7.7   Time is of the Essence: Time is of the essence in this Agreement.

7.8   Entire Agreement: This Agreement constitutes the entire Agreement and supersedes all prior agreements, understandings, negotiations and discussions relating to the subject matter thereof, whether oral or written. There are no representations, warranties, covenants, conditions or other agreements, express or implied, collateral, statutory or otherwise, between the Parties relating to the subject matter hereof except as specifically set forth in this Agreement. Neither Party has relied or is relying on any other information, discussions or understandings in entering into this Agreement.
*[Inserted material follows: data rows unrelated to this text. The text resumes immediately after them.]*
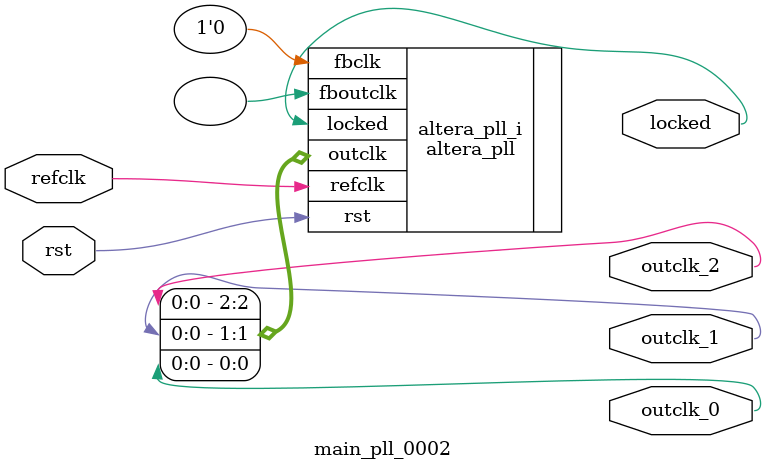
<source format=v>
`timescale 1ns/10ps
module  main_pll_0002(

	// interface 'refclk'
	input wire refclk,

	// interface 'reset'
	input wire rst,

	// interface 'outclk0'
	output wire outclk_0,

	// interface 'outclk1'
	output wire outclk_1,

	// interface 'outclk2'
	output wire outclk_2,

	// interface 'locked'
	output wire locked
);

	altera_pll #(
		.fractional_vco_multiplier("false"),
		.reference_clock_frequency("100.0 MHz"),
		.operation_mode("normal"),
		.number_of_clocks(3),
		.output_clock_frequency0("100.000000 MHz"),
		.phase_shift0("0 ps"),
		.duty_cycle0(50),
		.output_clock_frequency1("200.000000 MHz"),
		.phase_shift1("0 ps"),
		.duty_cycle1(50),
		.output_clock_frequency2("100.000000 MHz"),
		.phase_shift2("1000 ps"),
		.duty_cycle2(50),
		.output_clock_frequency3("0 MHz"),
		.phase_shift3("0 ps"),
		.duty_cycle3(50),
		.output_clock_frequency4("0 MHz"),
		.phase_shift4("0 ps"),
		.duty_cycle4(50),
		.output_clock_frequency5("0 MHz"),
		.phase_shift5("0 ps"),
		.duty_cycle5(50),
		.output_clock_frequency6("0 MHz"),
		.phase_shift6("0 ps"),
		.duty_cycle6(50),
		.output_clock_frequency7("0 MHz"),
		.phase_shift7("0 ps"),
		.duty_cycle7(50),
		.output_clock_frequency8("0 MHz"),
		.phase_shift8("0 ps"),
		.duty_cycle8(50),
		.output_clock_frequency9("0 MHz"),
		.phase_shift9("0 ps"),
		.duty_cycle9(50),
		.output_clock_frequency10("0 MHz"),
		.phase_shift10("0 ps"),
		.duty_cycle10(50),
		.output_clock_frequency11("0 MHz"),
		.phase_shift11("0 ps"),
		.duty_cycle11(50),
		.output_clock_frequency12("0 MHz"),
		.phase_shift12("0 ps"),
		.duty_cycle12(50),
		.output_clock_frequency13("0 MHz"),
		.phase_shift13("0 ps"),
		.duty_cycle13(50),
		.output_clock_frequency14("0 MHz"),
		.phase_shift14("0 ps"),
		.duty_cycle14(50),
		.output_clock_frequency15("0 MHz"),
		.phase_shift15("0 ps"),
		.duty_cycle15(50),
		.output_clock_frequency16("0 MHz"),
		.phase_shift16("0 ps"),
		.duty_cycle16(50),
		.output_clock_frequency17("0 MHz"),
		.phase_shift17("0 ps"),
		.duty_cycle17(50),
		.pll_type("General"),
		.pll_subtype("General")
	) altera_pll_i (
		.rst	(rst),
		.outclk	({outclk_2, outclk_1, outclk_0}),
		.locked	(locked),
		.fboutclk	( ),
		.fbclk	(1'b0),
		.refclk	(refclk)
	);
endmodule


</source>
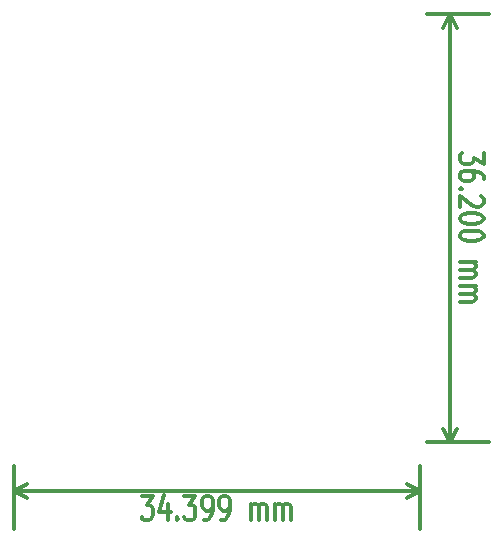
<source format=gbr>
G04 (created by PCBNEW-RS274X (2012-01-19 BZR 3256)-stable) date Wed 26 Sep 2012 01:10:11 PM NZST*
G01*
G70*
G90*
%MOIN*%
G04 Gerber Fmt 3.4, Leading zero omitted, Abs format*
%FSLAX34Y34*%
G04 APERTURE LIST*
%ADD10C,0.006000*%
%ADD11C,0.012000*%
G04 APERTURE END LIST*
G54D10*
G54D11*
X26030Y-22722D02*
X26401Y-22722D01*
X26201Y-23027D01*
X26287Y-23027D01*
X26344Y-23065D01*
X26373Y-23103D01*
X26401Y-23179D01*
X26401Y-23369D01*
X26373Y-23446D01*
X26344Y-23484D01*
X26287Y-23522D01*
X26115Y-23522D01*
X26058Y-23484D01*
X26030Y-23446D01*
X26915Y-22988D02*
X26915Y-23522D01*
X26772Y-22684D02*
X26629Y-23255D01*
X27001Y-23255D01*
X27229Y-23446D02*
X27257Y-23484D01*
X27229Y-23522D01*
X27200Y-23484D01*
X27229Y-23446D01*
X27229Y-23522D01*
X27458Y-22722D02*
X27829Y-22722D01*
X27629Y-23027D01*
X27715Y-23027D01*
X27772Y-23065D01*
X27801Y-23103D01*
X27829Y-23179D01*
X27829Y-23369D01*
X27801Y-23446D01*
X27772Y-23484D01*
X27715Y-23522D01*
X27543Y-23522D01*
X27486Y-23484D01*
X27458Y-23446D01*
X28114Y-23522D02*
X28229Y-23522D01*
X28286Y-23484D01*
X28314Y-23446D01*
X28372Y-23331D01*
X28400Y-23179D01*
X28400Y-22874D01*
X28372Y-22798D01*
X28343Y-22760D01*
X28286Y-22722D01*
X28172Y-22722D01*
X28114Y-22760D01*
X28086Y-22798D01*
X28057Y-22874D01*
X28057Y-23065D01*
X28086Y-23141D01*
X28114Y-23179D01*
X28172Y-23217D01*
X28286Y-23217D01*
X28343Y-23179D01*
X28372Y-23141D01*
X28400Y-23065D01*
X28685Y-23522D02*
X28800Y-23522D01*
X28857Y-23484D01*
X28885Y-23446D01*
X28943Y-23331D01*
X28971Y-23179D01*
X28971Y-22874D01*
X28943Y-22798D01*
X28914Y-22760D01*
X28857Y-22722D01*
X28743Y-22722D01*
X28685Y-22760D01*
X28657Y-22798D01*
X28628Y-22874D01*
X28628Y-23065D01*
X28657Y-23141D01*
X28685Y-23179D01*
X28743Y-23217D01*
X28857Y-23217D01*
X28914Y-23179D01*
X28943Y-23141D01*
X28971Y-23065D01*
X29685Y-23522D02*
X29685Y-22988D01*
X29685Y-23065D02*
X29713Y-23027D01*
X29771Y-22988D01*
X29856Y-22988D01*
X29913Y-23027D01*
X29942Y-23103D01*
X29942Y-23522D01*
X29942Y-23103D02*
X29971Y-23027D01*
X30028Y-22988D01*
X30113Y-22988D01*
X30171Y-23027D01*
X30199Y-23103D01*
X30199Y-23522D01*
X30485Y-23522D02*
X30485Y-22988D01*
X30485Y-23065D02*
X30513Y-23027D01*
X30571Y-22988D01*
X30656Y-22988D01*
X30713Y-23027D01*
X30742Y-23103D01*
X30742Y-23522D01*
X30742Y-23103D02*
X30771Y-23027D01*
X30828Y-22988D01*
X30913Y-22988D01*
X30971Y-23027D01*
X30999Y-23103D01*
X30999Y-23522D01*
X21772Y-22558D02*
X35315Y-22558D01*
X21772Y-21732D02*
X21772Y-23838D01*
X35315Y-21732D02*
X35315Y-23838D01*
X35315Y-22558D02*
X34872Y-22788D01*
X35315Y-22558D02*
X34872Y-22328D01*
X21772Y-22558D02*
X22215Y-22788D01*
X21772Y-22558D02*
X22215Y-22328D01*
X37434Y-11286D02*
X37434Y-11657D01*
X37129Y-11457D01*
X37129Y-11543D01*
X37091Y-11600D01*
X37053Y-11629D01*
X36977Y-11657D01*
X36787Y-11657D01*
X36710Y-11629D01*
X36672Y-11600D01*
X36634Y-11543D01*
X36634Y-11371D01*
X36672Y-11314D01*
X36710Y-11286D01*
X37434Y-12171D02*
X37434Y-12057D01*
X37396Y-12000D01*
X37358Y-11971D01*
X37244Y-11914D01*
X37091Y-11885D01*
X36787Y-11885D01*
X36710Y-11914D01*
X36672Y-11942D01*
X36634Y-12000D01*
X36634Y-12114D01*
X36672Y-12171D01*
X36710Y-12200D01*
X36787Y-12228D01*
X36977Y-12228D01*
X37053Y-12200D01*
X37091Y-12171D01*
X37129Y-12114D01*
X37129Y-12000D01*
X37091Y-11942D01*
X37053Y-11914D01*
X36977Y-11885D01*
X36710Y-12485D02*
X36672Y-12513D01*
X36634Y-12485D01*
X36672Y-12456D01*
X36710Y-12485D01*
X36634Y-12485D01*
X37358Y-12742D02*
X37396Y-12771D01*
X37434Y-12828D01*
X37434Y-12971D01*
X37396Y-13028D01*
X37358Y-13057D01*
X37282Y-13085D01*
X37206Y-13085D01*
X37091Y-13057D01*
X36634Y-12714D01*
X36634Y-13085D01*
X37434Y-13456D02*
X37434Y-13513D01*
X37396Y-13570D01*
X37358Y-13599D01*
X37282Y-13628D01*
X37129Y-13656D01*
X36939Y-13656D01*
X36787Y-13628D01*
X36710Y-13599D01*
X36672Y-13570D01*
X36634Y-13513D01*
X36634Y-13456D01*
X36672Y-13399D01*
X36710Y-13370D01*
X36787Y-13342D01*
X36939Y-13313D01*
X37129Y-13313D01*
X37282Y-13342D01*
X37358Y-13370D01*
X37396Y-13399D01*
X37434Y-13456D01*
X37434Y-14027D02*
X37434Y-14084D01*
X37396Y-14141D01*
X37358Y-14170D01*
X37282Y-14199D01*
X37129Y-14227D01*
X36939Y-14227D01*
X36787Y-14199D01*
X36710Y-14170D01*
X36672Y-14141D01*
X36634Y-14084D01*
X36634Y-14027D01*
X36672Y-13970D01*
X36710Y-13941D01*
X36787Y-13913D01*
X36939Y-13884D01*
X37129Y-13884D01*
X37282Y-13913D01*
X37358Y-13941D01*
X37396Y-13970D01*
X37434Y-14027D01*
X36634Y-14941D02*
X37168Y-14941D01*
X37091Y-14941D02*
X37129Y-14969D01*
X37168Y-15027D01*
X37168Y-15112D01*
X37129Y-15169D01*
X37053Y-15198D01*
X36634Y-15198D01*
X37053Y-15198D02*
X37129Y-15227D01*
X37168Y-15284D01*
X37168Y-15369D01*
X37129Y-15427D01*
X37053Y-15455D01*
X36634Y-15455D01*
X36634Y-15741D02*
X37168Y-15741D01*
X37091Y-15741D02*
X37129Y-15769D01*
X37168Y-15827D01*
X37168Y-15912D01*
X37129Y-15969D01*
X37053Y-15998D01*
X36634Y-15998D01*
X37053Y-15998D02*
X37129Y-16027D01*
X37168Y-16084D01*
X37168Y-16169D01*
X37129Y-16227D01*
X37053Y-16255D01*
X36634Y-16255D01*
X36318Y-06673D02*
X36318Y-20925D01*
X35551Y-06673D02*
X37598Y-06673D01*
X35551Y-20925D02*
X37598Y-20925D01*
X36318Y-20925D02*
X36088Y-20482D01*
X36318Y-20925D02*
X36548Y-20482D01*
X36318Y-06673D02*
X36088Y-07116D01*
X36318Y-06673D02*
X36548Y-07116D01*
M02*

</source>
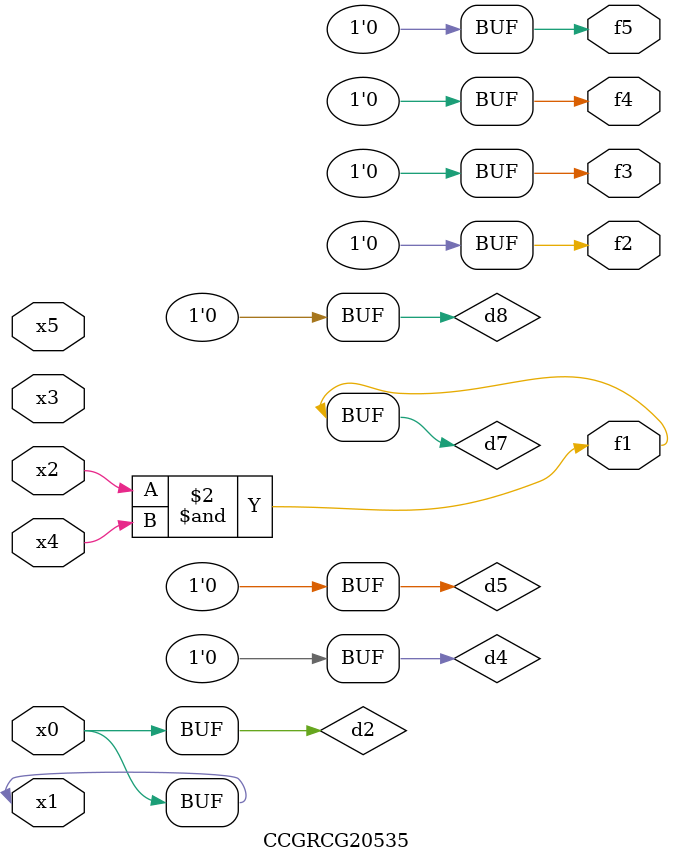
<source format=v>
module CCGRCG20535(
	input x0, x1, x2, x3, x4, x5,
	output f1, f2, f3, f4, f5
);

	wire d1, d2, d3, d4, d5, d6, d7, d8, d9;

	nand (d1, x1);
	buf (d2, x0, x1);
	nand (d3, x2, x4);
	and (d4, d1, d2);
	and (d5, d1, d2);
	nand (d6, d1, d3);
	not (d7, d3);
	xor (d8, d5);
	nor (d9, d5, d6);
	assign f1 = d7;
	assign f2 = d8;
	assign f3 = d8;
	assign f4 = d8;
	assign f5 = d8;
endmodule

</source>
7.9  Enurement: This Agreement shall enure to the benefit of and be binding upon each of the Parties hereto and their permitted successors, licensees and assigns.

7.10       Relationship: Both Parties hereby acknowledge that this Agreement is in the nature of a contract for Services and is not intended to create any form of employee/employer relationship.

7.11       Headings: The headings in this Agreement are for convenience of reference only and shall not limit or otherwise affect the meaning hereof.

7.12       Amendments: Any amendments to this Agreement must be in writing and signed by the Parties or it shall have no effect and shall be void.

7.13       Third-party Beneficiaries: Except as otherwise expressly provided in this Agreement, the Parties do not intend that this Agreement benefit or create any legal or equitable right, remedy or cause of action in, or on behalf of, any third-party and no person or entity, other than a Party, is entitled to rely on the provisions of this Agreement in any proceeding.

7.14       Waiver: The failure or delay by a Party in enforcing, or insisting upon strict performance of, any provision of this Agreement does not constitute a waiver of such provision or in any way affect the enforceability of this Agreement (or any of its provisions) or deprive a Party of the right, at any time or from time to time, to enforce or insist upon strict performance of that provision or any other provision of this Agreement. Any waiver by a Party of any provision of this Agreement is effective only if in writing and signed by a duly authorized representative of such Party.

7.15       Independent Legal Advice: Each Party hereby acknowledges having had the full opportunity to consider this Agreement and to seek independent legal advice regarding this Agreement.

7.16       Counterparts: This Agreement may be executed in any number of counterparts, each of which is an original and all such executed counterparts taken together constitute a single document. An electronic copy of a Party’s signature shall be binding upon the signatory with the same force and effect as an original signature.

a)    Notice: Any demand, notice or other communication that shall or may be given in connection with this Agreement shall be in writing and shall be given by personal delivery, by mail or by email address at hello@impactwitch.com. Demand, notice or other communication is deemed to be received i) upon receipt, when delivered personally, ii), four (4) Business Days after sending by mail, or iii) immediately upon sending by email. “Business Day” means any day other than a Saturday, Sunday or statutory holiday recognized by the province of Ontario.